The Federal Energy Regulatory Commission on Thursday began an inquiry into its treatment of income tax allowances in cost-of-service ratemaking proceedings involving limited liability partnerships.

The inquiry and a companion order, also issued Thursday, address a July 20 decision by the U.S. Court of Appeals for the District of Columbia Circuit, which held that the Commission’s justification for its income tax allowance policy was inadequate.

The appellate ruling, BP West Coast Producers LLC vs. FERC, was an outgrowth of an appeal in an oil pipeline rate case involving SFPP LP. FERC’s inquiry seeks comments on “whether the court’s ruling applies only to the specific facts of the SFPP LP proceeding, or also extends to other capital structures involving partnerships and other forms of ownerships” in the regulated oil, natural gas and electricity industries.

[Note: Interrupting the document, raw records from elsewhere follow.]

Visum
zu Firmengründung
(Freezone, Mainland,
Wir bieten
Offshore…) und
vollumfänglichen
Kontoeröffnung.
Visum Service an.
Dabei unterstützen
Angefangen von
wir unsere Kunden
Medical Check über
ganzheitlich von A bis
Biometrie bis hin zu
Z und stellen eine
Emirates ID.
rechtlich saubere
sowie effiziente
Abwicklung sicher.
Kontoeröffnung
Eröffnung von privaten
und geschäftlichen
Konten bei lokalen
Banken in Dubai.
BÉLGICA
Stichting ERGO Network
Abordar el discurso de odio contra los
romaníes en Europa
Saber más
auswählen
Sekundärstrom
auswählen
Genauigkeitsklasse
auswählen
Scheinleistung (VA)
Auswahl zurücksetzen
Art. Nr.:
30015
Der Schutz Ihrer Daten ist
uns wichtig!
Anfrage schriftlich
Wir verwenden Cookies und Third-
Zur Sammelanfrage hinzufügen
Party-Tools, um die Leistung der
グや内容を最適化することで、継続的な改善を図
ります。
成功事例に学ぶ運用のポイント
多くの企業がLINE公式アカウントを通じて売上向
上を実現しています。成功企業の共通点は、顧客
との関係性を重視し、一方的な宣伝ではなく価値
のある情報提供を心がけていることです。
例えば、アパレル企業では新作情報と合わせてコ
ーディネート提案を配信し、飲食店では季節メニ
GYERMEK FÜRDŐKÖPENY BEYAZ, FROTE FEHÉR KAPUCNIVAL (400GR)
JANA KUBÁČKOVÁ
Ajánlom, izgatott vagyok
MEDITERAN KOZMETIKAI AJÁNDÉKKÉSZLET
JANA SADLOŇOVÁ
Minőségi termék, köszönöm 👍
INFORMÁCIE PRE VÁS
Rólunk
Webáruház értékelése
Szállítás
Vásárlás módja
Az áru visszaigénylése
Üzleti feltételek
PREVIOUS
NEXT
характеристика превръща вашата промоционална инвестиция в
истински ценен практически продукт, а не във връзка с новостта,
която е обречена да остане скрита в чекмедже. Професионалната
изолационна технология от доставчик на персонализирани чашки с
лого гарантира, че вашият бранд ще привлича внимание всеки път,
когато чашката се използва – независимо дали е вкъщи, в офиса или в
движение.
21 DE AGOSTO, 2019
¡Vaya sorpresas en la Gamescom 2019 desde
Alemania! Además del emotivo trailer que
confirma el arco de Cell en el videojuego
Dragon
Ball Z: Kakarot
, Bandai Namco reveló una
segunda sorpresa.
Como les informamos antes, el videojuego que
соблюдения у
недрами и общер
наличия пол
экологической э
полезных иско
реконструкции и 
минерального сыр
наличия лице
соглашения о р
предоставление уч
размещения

The notice of inquiry (NOI) asks industry members to address whether the court’s reasoning applies to partnerships in which 1) all the partnership interests are owned by investors without intermediary levels of ownership; 2) the only intermediary ownership is a general partnership; 3) all the partnership interests are owned by a corporation; and 4) the corporate ownership of the partnership interests is minimal [PL05-5].

Two prominent limited partnerships in the natural gas industry are Kinder Morgan Energy Partners LP and Northern Border Partners LP, which owns or has interests in Northern Border Pipeline, Guardian Pipeline, Viking Gas Transmission and Midwestern Gas Transmission. Others include Magellan Midstream Partners (formerly Williams Energy Partners) and Enterprise Products Partners LP, which is in the process of buying GulfTerra Energy Partners (formerly El Paso Energy Partners).